Sunday, September 21, 2008

Who am I??

What you've done becomes the judge of what you're going to do - especially in other people's minds. When you're traveling, you are what you are right there and then. People don't have your past to hold against you. No yesterdays on the road. ~William Least Heat Moon, Blue Highways

When I first joined Facebook I really had no idea what it was all about. A friend was concerned that her daughter had joined so asked me to go online and see what the site was all about. As my "demographic" had not really caught on to Facebook at that time I did a quick look around and then left. After Facebook patrons moved beyond college and highschool kids, it didn't take long for my friends to start popping up all over the place.

At first it was fun getting in touch with highschool friends and family, then it started to be University friends (who are now my pharmacy colleagues) and people that I have met through the Ed Tech world. The boundaries between my worlds started to blur. Then someone posted a rather horrid "joke" on my wall and a giant spotlight landed on the question of "who am I?" when I am on Facebook. My kids mom? A pharmacist? The girl from highschool? My Nieces/Nephews aunt - my Aunt's/Uncle's niece? My mom's kid (yes even my Mom is on Facebook)? Most importantly what does it say to all of these people to see something so awful posted on my wall?

The answer to that question is a difficult one. The people who know me, and have known me for an extended period of time, would not hold that post (ie Is she really the type of person that would find that funny?) against me because they have knowledge of what I have done in the past and can use it to predict my current behaviour. But what about the people who only know me in the "right there and then" sense? I can't predict how they would percieve seeing such a thing, they have no knowledge of "the yesterdays on the road" to give it context. At best, they'd think that I have poor taste in friends or at worst that I shared that sense of humour. It made me want to create walls around each of the roles that contributes to who I am as a whole.

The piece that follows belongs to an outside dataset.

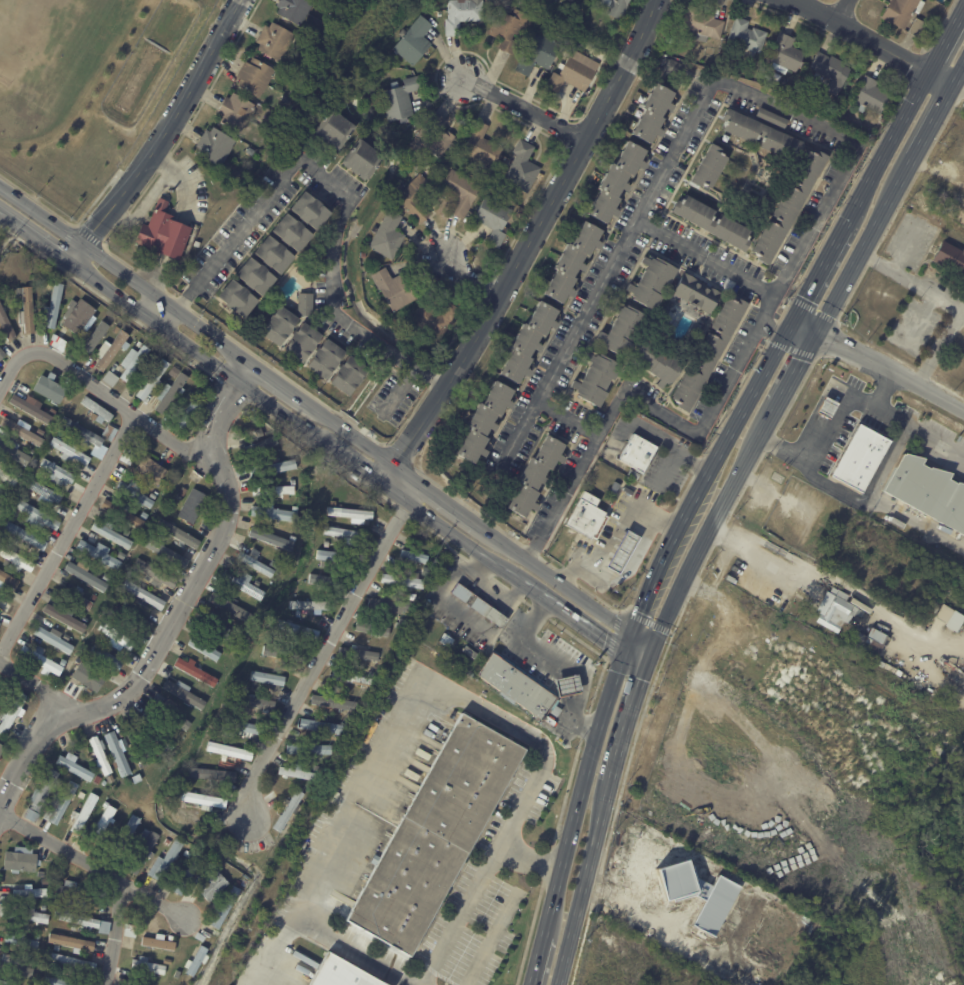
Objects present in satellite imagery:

It was this dilemma that led me to choose Ning to create our Community Parent's Site. It seemed the perfect solution to create a place where there was no question "who you were" in this space. You were a parent -- plain and simple. But it is never that simple, I live in a small town and those roles are not very easy to partition. While someone in the city may go to work, do their shopping, participate in service clubs and have a night on the town without ever crossing paths with another parent (or teacher) from their child's school, it would be impossible for us not to interact with eachother in situations that have nothing to do with our children.

What implications has this had on our "on-line" community. I guess the first has been on the teachers. While they can participate as parents they are discouraged by adminstration to participate as teachers. In a town where school matters might be discussed, with a teacher, in the grocery aisle, in the stands at a hockey game, or even a community dance this "exclusion" has created an awkward dynamic for both parents and teachers. It raises the question -- what makes this online "place" different than any other place we may inhabit? -- but that's another post.

The second, somewhat expected, side effect involves the parents. As most of us grew up in a small town (and most this same small town) we are very used to functioning in a place where one role overlaps with another. This partitioning in a way feels unnatural. For example one teacher asked me to post a community fundraiser on our Parent Ning for her. When I told her the Ning was enabled for anyone to post events she indicated that wasn't the issue -- she felt awkward posting an "adult" event with alcohol involved to a site where everyone was a parent and she was a teacher (even though she is a parent too and most of the parents will attend the event!). The interesting thing was that creating a Facebook event did not cause the same concern. On Facebook she has not been reduced to only a portion of who she is (a teacher) and felt free to function as a whole person.

We have also seen a group, that started on the Ning, create and migrate to a Facebook group. Why? I haven't had a chance to ask but it think it is mainly due to the ease of then integrating that group into what you are already doing on Facebook, you can be everything all in one place.

Part of why I enjoy traveling is that opportunity that is referred to in the opening quote. It is extremely interesting to see how people react to you in the "right there and then", with no preconceived notions of who you are and who you have been. But there is still comfort and utility to be found in the history and "yesterdays on the road" of a small town. So when you set up a specific role-defined online environment such as our Parent Ning in a rural location there is a trade-off -- everyone knows who they are "supposed to be" but it makes it hard to function in the way they are used to -- as a whole person with all roles wrapped into one messy, complicated and fantastic package.